Contravariant tensor of the second rank:-

If n ² quantities A ^{q s}  in a coordinate system (x ¹,x ²,........x ⁿ)are related to n ² other quantities $\bar{A}$^pr in another coordinate system($\bar{x^1}$,$\bar{x^2}$ ,............$\bar{x^n}$) by the transformation equations

$\bar{A}$ ^pr= $\displaystyle\sum_{s=1}^n$ $\displaystyle\sum_{q=1}^n$ ${\partial\bar{x^p} \above{2pt}\partial x^q }$ ${\partial\bar{x^r} \above{2pt}\partial x^s }$ A ^{q s} p,r=1,2,..........,n

or, by our conventions,

$\bar{A}$ ^pr=${\partial\bar{x^p} \above{2pt}\partial x^q }$ ${\partial\bar{x^r} \above{2pt}\partial x^s }$

they are called components of a contravariant tensor of the second rank (or of rank two).

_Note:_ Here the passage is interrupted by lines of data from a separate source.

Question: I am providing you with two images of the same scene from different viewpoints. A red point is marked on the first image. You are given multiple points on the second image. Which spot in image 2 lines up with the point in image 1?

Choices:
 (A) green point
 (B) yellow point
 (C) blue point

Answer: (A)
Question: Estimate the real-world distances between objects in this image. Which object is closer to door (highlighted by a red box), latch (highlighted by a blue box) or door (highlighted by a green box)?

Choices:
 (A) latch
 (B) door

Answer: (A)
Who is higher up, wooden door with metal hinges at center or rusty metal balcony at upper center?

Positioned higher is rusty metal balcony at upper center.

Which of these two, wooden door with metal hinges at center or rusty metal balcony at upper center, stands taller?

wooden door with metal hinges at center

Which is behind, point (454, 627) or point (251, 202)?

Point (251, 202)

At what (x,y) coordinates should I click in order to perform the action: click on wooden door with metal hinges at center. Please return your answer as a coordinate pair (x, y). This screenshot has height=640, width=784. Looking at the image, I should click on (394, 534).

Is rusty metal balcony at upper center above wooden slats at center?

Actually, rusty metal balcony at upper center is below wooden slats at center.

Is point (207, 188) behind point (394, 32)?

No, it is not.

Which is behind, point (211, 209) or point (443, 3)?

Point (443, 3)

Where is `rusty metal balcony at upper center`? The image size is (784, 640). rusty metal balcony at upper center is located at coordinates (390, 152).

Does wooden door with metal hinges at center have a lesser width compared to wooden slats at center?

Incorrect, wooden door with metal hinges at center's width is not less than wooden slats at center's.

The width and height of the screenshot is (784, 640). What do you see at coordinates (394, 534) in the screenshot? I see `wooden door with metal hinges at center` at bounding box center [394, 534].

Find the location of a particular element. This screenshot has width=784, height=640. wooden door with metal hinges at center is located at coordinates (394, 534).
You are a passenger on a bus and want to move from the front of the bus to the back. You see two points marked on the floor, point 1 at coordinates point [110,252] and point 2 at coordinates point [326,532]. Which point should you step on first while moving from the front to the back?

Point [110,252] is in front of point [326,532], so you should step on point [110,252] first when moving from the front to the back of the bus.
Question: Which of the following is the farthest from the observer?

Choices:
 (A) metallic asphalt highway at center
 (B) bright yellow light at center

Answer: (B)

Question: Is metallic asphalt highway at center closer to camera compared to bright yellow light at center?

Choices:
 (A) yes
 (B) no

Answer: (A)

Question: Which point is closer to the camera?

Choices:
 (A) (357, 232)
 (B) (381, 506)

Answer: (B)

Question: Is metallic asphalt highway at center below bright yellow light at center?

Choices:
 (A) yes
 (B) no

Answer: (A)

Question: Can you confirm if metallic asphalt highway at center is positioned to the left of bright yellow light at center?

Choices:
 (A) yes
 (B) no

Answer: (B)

Covariant tensor of the second rank :-

If n ² quantities A _{q s} in a coordinate system (x ₁,x ₂,.......x _n) are related to n ² other quantities $\bar{A}$ _pr in another coordinate system ($\bar{x^1}$,.........,$\bar{x^n}$ ) by the transformation equations

$\bar{A}$ _pr= $\displaystyle\sum_{s=1}^n$ $\displaystyle\sum_{q=1}^n$ ${\partial x^q\above{2pt}\partial\bar{x^p} }$ ${\partial x^s \above{2pt}\partial\bar{x^r} }$ A _{q s} p,r=1,2,........,n

or, by our conventions,

$\bar{A}$ _pr=${\partial x^q \above{2pt}\partial \bar{x^p} }$ ${\partial x^s \above{2pt}\partial\bar{x^r} }$

they are called components of a covariant tensor of the second rank.

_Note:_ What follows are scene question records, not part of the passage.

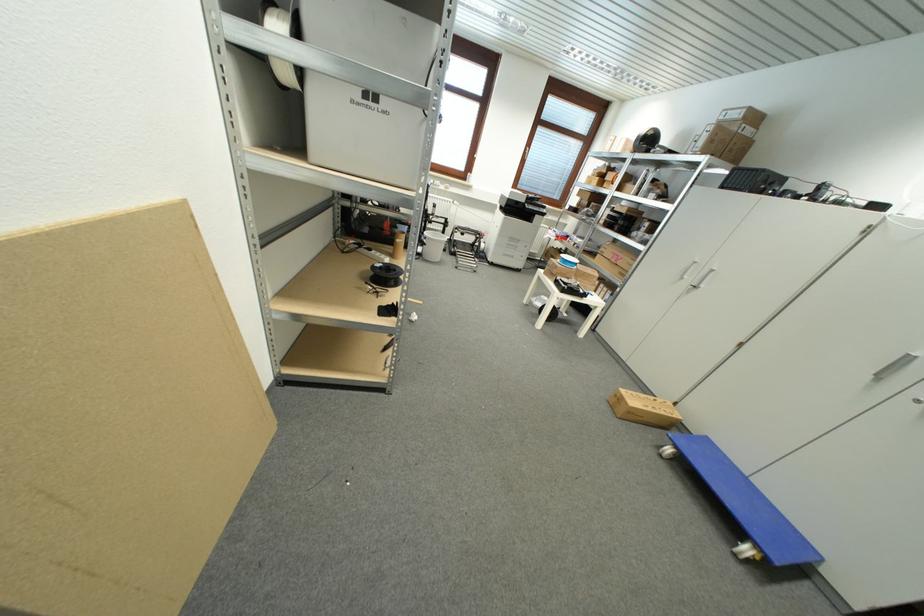
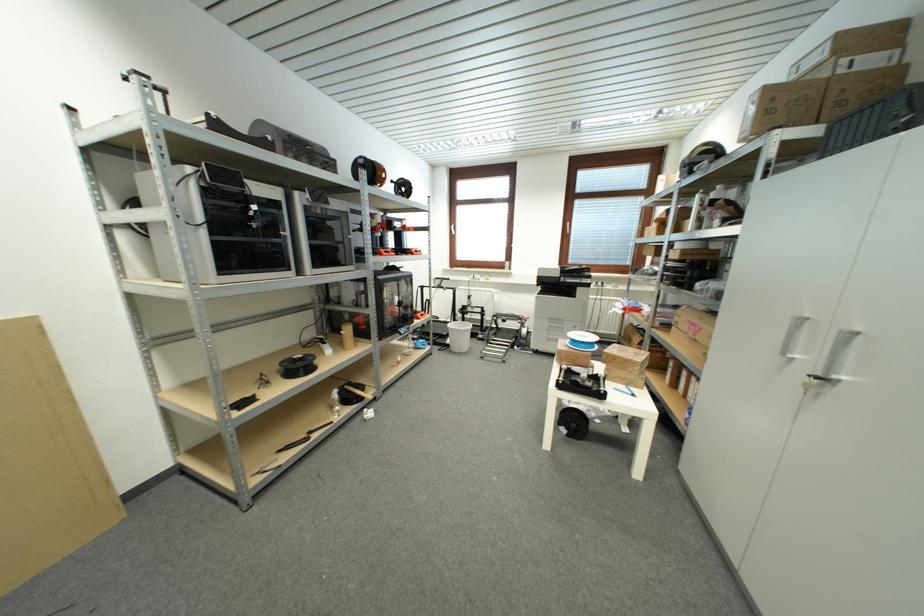
The point at (736,153) is marked in the first image. Where is the corresponding point in the second image?

(845, 106)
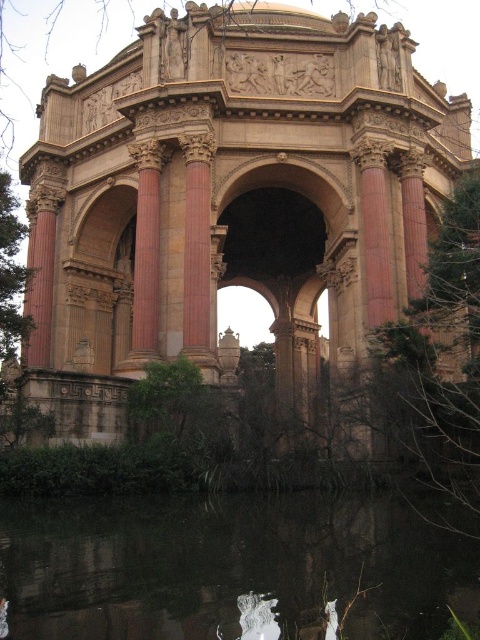
Can you confirm if beige stone palace at center is positioned to the right of smooth pink stone column at center?

Correct, you'll find beige stone palace at center to the right of smooth pink stone column at center.

Who is positioned more to the right, beige stone palace at center or smooth pink stone column at center?

beige stone palace at center is more to the right.

Who is more distant from viewer, (109, 182) or (196, 355)?

Positioned behind is point (109, 182).

Where is `beige stone palace at center`? Image resolution: width=480 pixels, height=640 pixels. beige stone palace at center is located at coordinates (235, 192).

Between black reflective water at bottom and reddish-brown stone column at center-left, which one appears on the right side from the viewer's perspective?

black reflective water at bottom

Between black reflective water at bottom and reddish-brown stone column at center-left, which one has more height?

reddish-brown stone column at center-left is taller.

Identify the location of black reflective water at bottom. The width and height of the screenshot is (480, 640). (232, 568).

I want to click on black reflective water at bottom, so click(x=232, y=568).

Can you confirm if beige stone palace at center is bigger than reddish-brown stone column at center-left?

Correct, beige stone palace at center is larger in size than reddish-brown stone column at center-left.

Between point (335, 58) and point (139, 257), which one is positioned behind?

The point (335, 58) is behind.

Identify the location of beige stone palace at center. This screenshot has width=480, height=640. (235, 192).

This screenshot has height=640, width=480. Find the location of `beige stone palace at center`. beige stone palace at center is located at coordinates (235, 192).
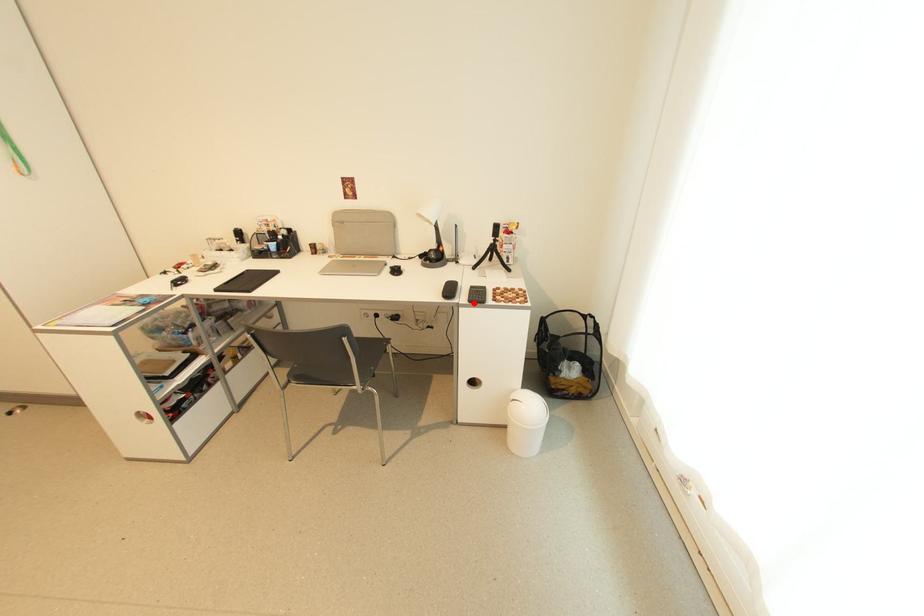
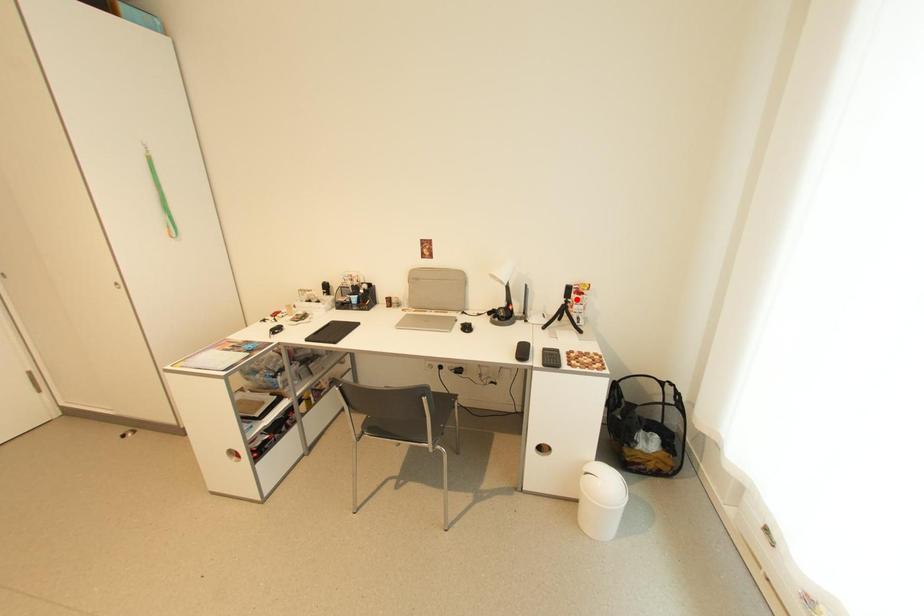
I am providing you with two images of the same scene from different viewpoints. A red point is marked on the first image and another point is marked on the second image. Is the red point in image1 aligned with the point shown in image2?

No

Show that the Kronecker delta function is a mixed tensor of rank 2

The Kronecker delta or Kronecker tensor, written, $\delta^p_q$ and defined by

$\delta^p_q$ =$\begin{cases} 0 &\text{if } p{=}\mathllap{/\,}q \\ 1 &\text{if } p=q \end{cases}$

is a mixed tensor of rank 2,justify the notation used.

Proof:-

we must prove that

$\bar{δ^j_k}$ =${\partial\bar{u^j} \above{2pt}\partial u^p }$ ${\partial u^q \above{2pt} \partial\bar{u^k} }$ $\delta^p_q$

By definition

$\bar{δ^p_q}=\delta^p_q=$ $\begin{cases} 0 &\text{if } p{=}\mathllap{/\,}q \\ 1 &\text{if } p=q \end{cases}$

Coordinates $\bar{u ^j}$ are functions of coordinates u ^p which are in turn functions of coordinates $\bar{u ^k}$ .Then,by chain rule,

${\partial \bar{u ^j} \above{2pt}\partial u^p }{\partial u^p \above{2pt}\partial \bar{u ^k} }={\partial \bar{u ^j} \above{2pt}\partial \bar{u ^k} }=\delta^j_k$

Now we must prove that the right side of the transformation equations of the mixed tensor above equals $\bar{\delta^j_k }$ .It does:

${\partial \bar{u ^j} \above{2pt}\partial u^p }{\partial u^q\above{2pt}\partial \bar{u^k} } \delta^p_q$ =${\partial \bar{u ^j} \above{2pt} \partial u^p}{\partial u^p \above{2pt}\partial \bar{u ^k} }$ =${\partial \bar{u^j} \above{2pt}\partial \bar{u^k} }=\delta^j_k=\bar{\delta^j_k}$

Rank of Scalar tensor:-

In fact tensors are merely a generalization of scalars and vectors; a scalar is a zero rank tensor, and a vector is a first rank tensor. The rank (or order) of a tensor is defined by the number of directions (and hence the dimensionality of the array) required to describe it.

A tensor is a mathematical representation of a scalar (tensor of rank zero), a vector(rank 1)

scalar=rank 0->magnitude ,no direction.

vector=rank 1->magnitude and direction.